My uncle had caught my cousin Ustaz Mahmoud in the middle of a shameful act: holding a cigarette. “A jinni dropped from the Gaba Tree in the dark and gave it to me; he then climbed back to the tree and started to play drums and lyre.” Ustaz told my uncle.
“I was afraid to say no to the devil!” Ustaz Mahmoud emphasized.
My uncle, a product of an age when people took such pronouncements at face value, didn’t ask interrogative questions but prayed to God to rid the neighborhood of the devils that resided on the tree. “A’ouzu billah,” he had repeated seeking refuge in the protection of God. “You should avoid walking under that possessed tree in the dark,” Ayay ordered.
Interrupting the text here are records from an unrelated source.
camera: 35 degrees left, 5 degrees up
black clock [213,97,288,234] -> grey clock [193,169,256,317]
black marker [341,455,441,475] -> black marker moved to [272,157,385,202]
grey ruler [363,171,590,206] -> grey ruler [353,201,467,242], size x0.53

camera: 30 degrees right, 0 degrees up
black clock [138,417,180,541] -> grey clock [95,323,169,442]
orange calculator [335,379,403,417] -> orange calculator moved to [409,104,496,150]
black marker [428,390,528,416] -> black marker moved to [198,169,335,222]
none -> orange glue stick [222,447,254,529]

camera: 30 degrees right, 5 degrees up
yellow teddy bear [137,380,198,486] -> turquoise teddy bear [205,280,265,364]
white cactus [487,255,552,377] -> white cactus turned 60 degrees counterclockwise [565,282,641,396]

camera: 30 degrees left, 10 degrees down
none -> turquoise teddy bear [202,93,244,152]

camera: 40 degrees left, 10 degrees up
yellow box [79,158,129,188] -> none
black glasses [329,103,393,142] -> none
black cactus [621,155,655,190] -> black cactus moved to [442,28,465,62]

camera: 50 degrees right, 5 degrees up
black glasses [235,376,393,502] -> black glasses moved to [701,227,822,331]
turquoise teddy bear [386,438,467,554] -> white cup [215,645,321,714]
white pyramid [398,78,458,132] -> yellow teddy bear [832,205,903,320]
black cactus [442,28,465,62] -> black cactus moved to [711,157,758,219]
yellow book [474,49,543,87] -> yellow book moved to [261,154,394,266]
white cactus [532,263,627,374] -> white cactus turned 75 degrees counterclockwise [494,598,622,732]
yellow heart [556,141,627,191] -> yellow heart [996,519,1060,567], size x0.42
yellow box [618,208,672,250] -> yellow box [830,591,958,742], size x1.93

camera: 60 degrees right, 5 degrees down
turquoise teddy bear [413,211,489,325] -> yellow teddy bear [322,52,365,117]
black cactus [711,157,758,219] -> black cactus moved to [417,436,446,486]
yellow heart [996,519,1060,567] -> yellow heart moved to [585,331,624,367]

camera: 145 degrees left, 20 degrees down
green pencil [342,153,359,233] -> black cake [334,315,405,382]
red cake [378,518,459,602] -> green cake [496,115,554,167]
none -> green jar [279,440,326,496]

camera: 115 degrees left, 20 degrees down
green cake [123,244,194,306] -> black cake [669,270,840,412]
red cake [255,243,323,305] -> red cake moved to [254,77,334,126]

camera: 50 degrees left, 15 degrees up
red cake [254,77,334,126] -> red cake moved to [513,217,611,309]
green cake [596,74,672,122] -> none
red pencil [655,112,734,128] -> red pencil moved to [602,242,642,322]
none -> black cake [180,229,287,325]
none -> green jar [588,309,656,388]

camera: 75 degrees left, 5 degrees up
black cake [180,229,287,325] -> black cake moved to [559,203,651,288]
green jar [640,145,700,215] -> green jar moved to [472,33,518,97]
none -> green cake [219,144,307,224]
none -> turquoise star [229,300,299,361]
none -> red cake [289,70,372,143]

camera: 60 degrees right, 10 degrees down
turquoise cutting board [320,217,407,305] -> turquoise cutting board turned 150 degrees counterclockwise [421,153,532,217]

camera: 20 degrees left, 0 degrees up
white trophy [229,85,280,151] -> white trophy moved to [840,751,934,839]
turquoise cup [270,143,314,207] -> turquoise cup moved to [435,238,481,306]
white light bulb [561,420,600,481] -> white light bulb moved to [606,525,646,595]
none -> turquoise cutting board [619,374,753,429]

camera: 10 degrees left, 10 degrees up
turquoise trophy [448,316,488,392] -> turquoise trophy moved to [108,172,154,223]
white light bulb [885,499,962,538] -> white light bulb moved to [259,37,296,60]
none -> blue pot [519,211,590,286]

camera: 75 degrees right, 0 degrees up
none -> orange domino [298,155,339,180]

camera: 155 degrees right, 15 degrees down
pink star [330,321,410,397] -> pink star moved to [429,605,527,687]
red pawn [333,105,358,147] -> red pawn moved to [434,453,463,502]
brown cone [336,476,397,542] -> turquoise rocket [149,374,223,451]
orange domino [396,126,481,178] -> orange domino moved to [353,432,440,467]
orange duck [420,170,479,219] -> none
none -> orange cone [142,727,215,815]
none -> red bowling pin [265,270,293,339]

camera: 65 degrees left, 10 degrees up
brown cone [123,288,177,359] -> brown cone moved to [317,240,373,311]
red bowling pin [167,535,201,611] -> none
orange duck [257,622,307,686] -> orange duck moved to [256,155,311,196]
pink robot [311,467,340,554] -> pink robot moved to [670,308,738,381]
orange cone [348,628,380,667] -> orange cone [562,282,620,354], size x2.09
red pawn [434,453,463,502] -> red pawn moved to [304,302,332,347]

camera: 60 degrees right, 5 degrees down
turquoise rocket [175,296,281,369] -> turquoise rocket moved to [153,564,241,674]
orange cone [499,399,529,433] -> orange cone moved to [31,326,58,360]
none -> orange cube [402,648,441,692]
From then on, Ustaz was supposed to be home before the night creatures descended the tree. Jinnis had camped there and everyone had to avoid the alley after dark. But the story lived on and neighbors recounted it with certainty until it grew to mythical proportions. And I grew up believing that story. Some people even claimed they heard drums and lyres played in the treetop.
Ustaz Mahmoud had been in the ranks of Jebha for almost seven years and no one claimed a close encounter with a devil until aunt Lemlem imagined my silhouette was the devil that she feared. Her husband had enough and insisted on cutting down the tree—he didn’t want to host the devils in front of his house anymore.
Aunt Lemlem was sick in bed because of me. People who came to visit her recounted endless stories of benign devils and evil ones who slapped people so hard their chins were twisted. Now aunt Lemlem was afraid the jinnis were not benign anymore, she also wanted the tree cut down. Nothing can change an eyewitness’s account.
I contemplated confessing but I couldn’t, fearing no one would believe me. But what if they did? Then I would be in big trouble. What if aunt Lemlem died? I didn’t know what the punishment for that would be but the thought made me tremble with fear and apprehension.
I visited aunt Lemlem, always praying that she would get better. She told me her story and described the devil in much detail. She would shine with happiness when I showed up; I could have been the best listener she knew at that time, she must have felt that I believed her wholeheartedly. And I knew she was telling the truth because I knew the real story. That is why she found me very receptive and a good listener.
Finally, thanks to the several visits by local healers, aunt Lemlem was up. On the weekend, her husband sacrificed a goat under the tree. Now thanks to me, the tree was condemned; they finally axed it and uprooted its stump.
When people grow up with superstitions, being told stories inspired by bigotry, hate, ignorance and rivalry, the stories become a reality to some, as it is in the perception of our fascists. That is why I want to shake them up until they awaken from their illusion. But since they are not accustomed to rational thinking, superstitious treatments are the best remedy. We have to get them in a hall, all 150 of them, and hold an exorcism ceremony.